Dylan Kwasniewski said he thought he had a top-10 car, but going into the wall for the second day in a row ended any chances of a triumphant return to Las Vegas.
A bump from Chris Buescher on lap 70 sent Kwasniewski, a Faith Lutheran High School graduate, into the wall on Turn 3. That led to a 24th-place finish in the Boyd Gaming 300 on Saturday in Kwasniewski’s first NASCAR Nationwide Series race at Las Vegas Motor Speedway.
“That’s a shame, but you can’t dwell on it,” the 18-year-old said. “Just like I wasn’t dwelling on it yesterday, I moved on from that.
“It’s unfortunate. I don’t think it’s anyone’s fault. I’m ultimately to blame, but it’s one of those things. It’s a racing incident, and it’s unfortunate it caused so much damage to the car.”
By finishing the race, however, Kwasniewski collected enough points for eighth in the standings three events into the season.
But it wasn’t quite the return he had hoped for. He also crashed his No. 31 Turner Scott Motorsports Chevrolet in practice Friday.
“It definitely sucks,” Kwasniewski said. “I was expecting to come to my hometown and be able to do good, and I knew that we had a good car. I’m looking forward to coming back here next year and hopefully redeeming myself.”
■ SPEEDING THROUGH — Another Las Vegan had a what-could-have-been day.
Brendan Gaughan, driving the No. 62 Richard Childress Racing Chevy, was penalized twice for speeding on pit road. Those infractions, as well as another later for jumping the restart that sent him to the back of the line, helped lead to a 16th-place finish.
“I came in and got caught speeding the first segment, and I knew right where I got caught speeding,” Gaughan said. “Nobody to blame but myself. Then I compounded the problem where you could minimize it, but I got caught speeding again on the way out serving the penalty. So it’s just stupid on my part. You can’t do those things.”
Gaughan was glad the finish didn’t badly damage his place in the standings because Sprint Cup drivers made up five of the top six places and are ineligible for the points title.
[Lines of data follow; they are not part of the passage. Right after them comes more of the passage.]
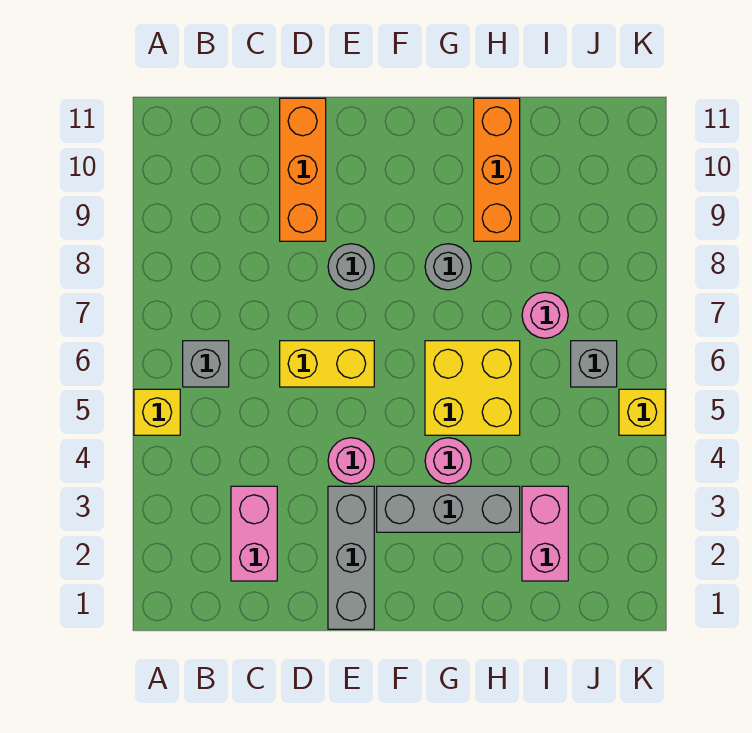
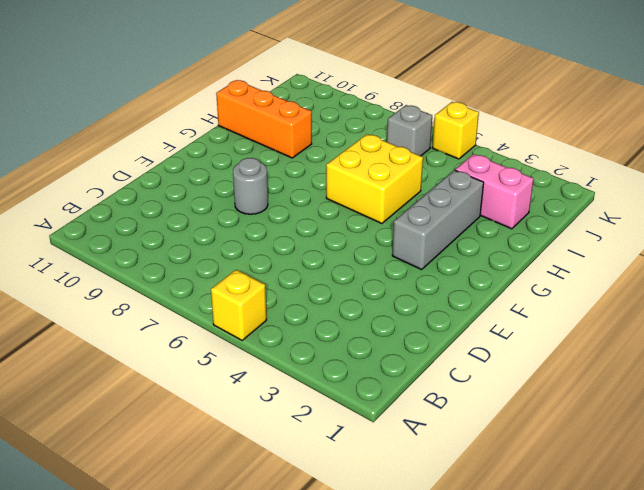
none -> grey 1x1 brick [183,341,229,387]
none -> pink 1x2 brick [231,486,277,581]
none -> yellow 1x2 brick [280,341,374,387]

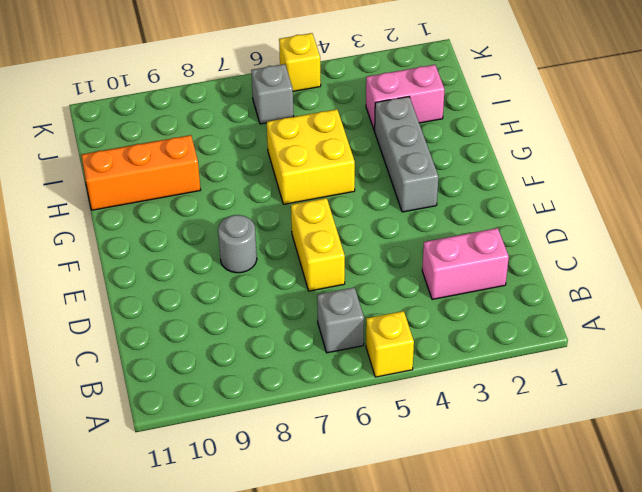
none -> orange 1x3 brick [280,98,326,241]
none -> grey 1x3 brick [328,486,374,629]
none -> pink 1x1 round brick [328,438,374,484]

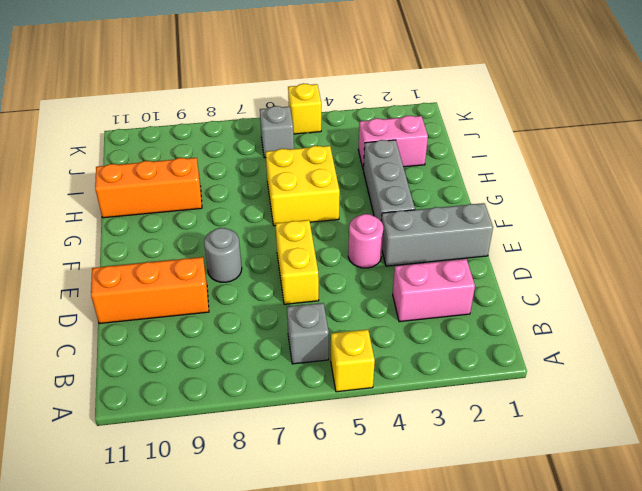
none -> pink 1x1 round brick [425,438,471,484]
none -> grey 1x1 round brick [425,244,471,290]
none -> pink 1x1 round brick [522,292,568,338]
He is seventh in the standings.
“When you look at the whole season, you’ve got to find ways to minimize, you’ve got to find ways to lose as few points as you can off bad days,” he said. “We’ll go to Bristol (this week), and I’ll kick some ass at Bristol.”
■ GIVING THE GAS — Evan Marchal knew the importance of teamwork and moving fast when he was an offensive lineman at UNLV.
That has helped him as the gas man for Clint Bowyer, where 11-second pit stops are critical for a driver’s success.
“You want to do your best for the driver, for the crew chief and for everybody else on the team,” Marchal said. “You don’t want to be that guy slacking.”
Marchal, 25, is in his first season with Bowyer. He played for the Rebels from 2007 to 2010, finding his way to a racing team following graduation and working his way up to Sprint Cup.
“I started at the bottom,” Marchal said. “I did anything I could.”
Racing and football are quite similar. Marchal said the team watches video of the pit stops, and he stays in shape so that lifting the 90- to 100-pound gas can will go smoothly.
Working with Bowyer has been fun, but Marchal knows today’s Kobalt 400 will be as serious as those football games at Sam Boyd Stadium.
“(Bowyer’s) a funny guy,” Marchal said. “He’s always joking around. But come race time, he wants to win. That fuels you to do your best and do everything you can.”
■ DAILY DOUBLE — Las Vegas native Kurt Busch made big news this past week with the announcement he would compete in the Indianapolis 500 and the Coca Cola 600 at Charlotte on May 25.
Busch loses 7 pounds during a usual race day, so he will take his doctor on a private plane between Indy and Charlotte and receive IV fluids. To prepare for the strain, he is making sure to get in running and yoga and be mindful of his diet.
“It’s a matter of trying to catch all areas where I’m going to be challenged,” Busch said. “The training regimen I’ve been on is a boot-camp style, martial-arts-infused sequence three days a week.
“Whatever it takes to make this happen, we’re going to give it our best effort. I’m lining up as many people as I can to help with it.”
■ PENALTIES — NASCAR will examine Nationwide race winner Brad Keselowski’s right rear shock and make an announcement early this week on whether penalties will be levied. He wouldn’t lose the race, but could be fined and owner Roger Penske could be docked points.
Also, Chase Elliott was found to have his left front too low and will be penalized. He was fifth, the highest-placing full-time Nationwide racer.